On Wed, Jun 10, 2009 at 12:14 PM, Owen O'Malley <om...@apache.org> wrote:
> Take a look at Arun's slide deck on Hadoop performance:
>
> http://bit.ly/EDCg3
>
> It is important to get io.sort.mb large enough, the io.sort.factor should
> be closer to 100 instead of 10. I'd also use large block sizes to reduce the
> number of maps. Please see the deck for other important factors.
>
> -- Owen
>
Re: Hadoop benchmarking
Posted by Owen O'Malley <om...@apache.org>.

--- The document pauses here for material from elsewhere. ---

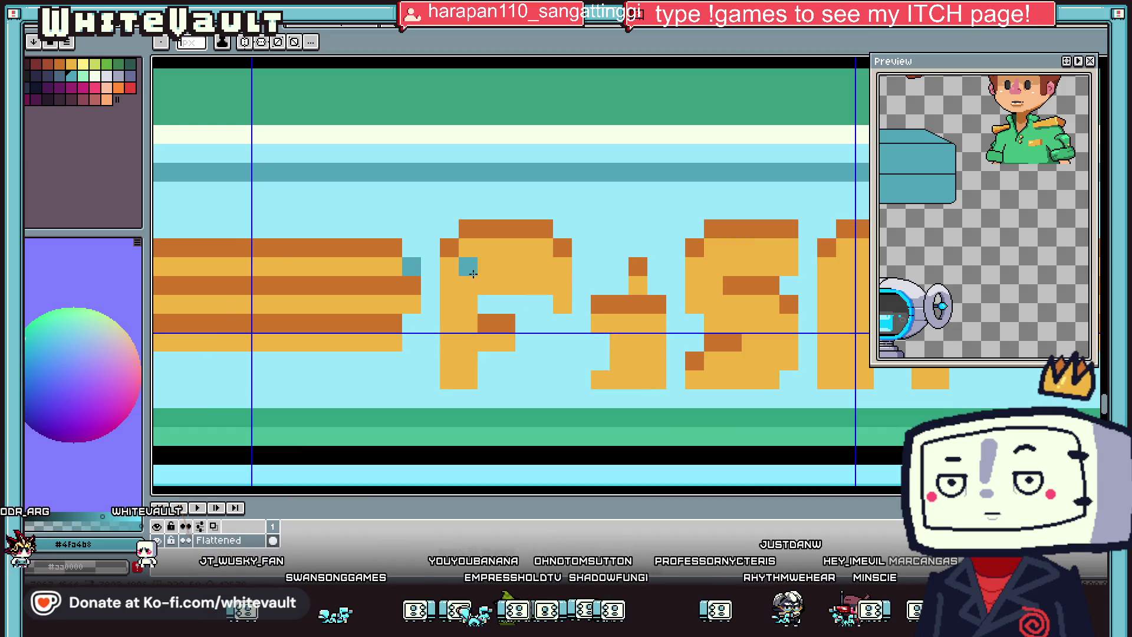
{"action": "left_click", "coordinate": [392, 228]}
{"action": "scroll", "coordinate": [386, 225], "scroll_direction": "down", "scroll_amount": 4}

Take a look at Arun's slide deck on Hadoop performance:
http://bit.ly/EDCg3
It is important to get io.sort.mb large enough, the io.sort.factor
should be closer to 100 instead of 10. I'd also use large block sizes
to reduce the number of maps. Please see the deck for other important
factors.
-- Owen
Re: Hadoop benchmarking
Posted by Aaron Kimball <aa...@cloudera.com>.
Hi Stephen,
That will set the maximum heap allowable, but doesn't tell Hadoop's internal
systems necessarily to take advantage of it. There's a number of other
settings that adjust performance. At Cloudera we have a config tool that
generates Hadoop configurations with reasonable first-approximation values
for your cluster -- check out http://my.cloudera.com and look at the
hadoop-site.xml it generates. If you start from there you might find a
better parameter space to explore. Please share back your findings -- we'd
love to tweak the tool even more with some external feedback :)
- Aaron
On Wed, Jun 10, 2009 at 7:39 AM, stephen mulcahy
<st...@deri.org>wrote:
> Hi,
>
> I'm currently doing some testing of different configurations using the
> Hadoop Sort as follows,
>
> bin/hadoop jar hadoop-*-examples.jar randomwriter
> -Dtest.randomwrite.total_bytes=107374182400 /benchmark100
>
> bin/hadoop jar hadoop-*-examples.jar sort /benchmark100 rand-sort
>
> The only changes I've made from the standard config are the following in
> conf/mapred-site.xml
>
> <property>
> <name>mapred.child.java.opts</name>
> <value>-Xmx1024M</value>
> </property>
>
> <property>
> <name>mapred.tasktracker.map.tasks.maximum</name>
> <value>8</value>
> </property>
>
> <property>
> <name>mapred.tasktracker.reduce.tasks.maximum</name>
> <value>4</value>
> </property>
>
> I'm running this on 4 systems, each with 8 processor cores and 4 separate
> disks.
>
> Is there anything else I should change to stress memory more? The systems
> in questions have 16GB of memory but the most thats getting used during a
> run of this benchmark is about 2GB (and most of that seems to be os
> caching).
>
> Thanks,
>
> -stephen
>
> --
> Stephen Mulcahy, DI2, Digital Enterprise Research Institute,
> NUI Galway, IDA Business Park, Lower Dangan, Galway, Ireland
> http://di2.deri.ie http://webstar.deri.ie http://sindice.com
>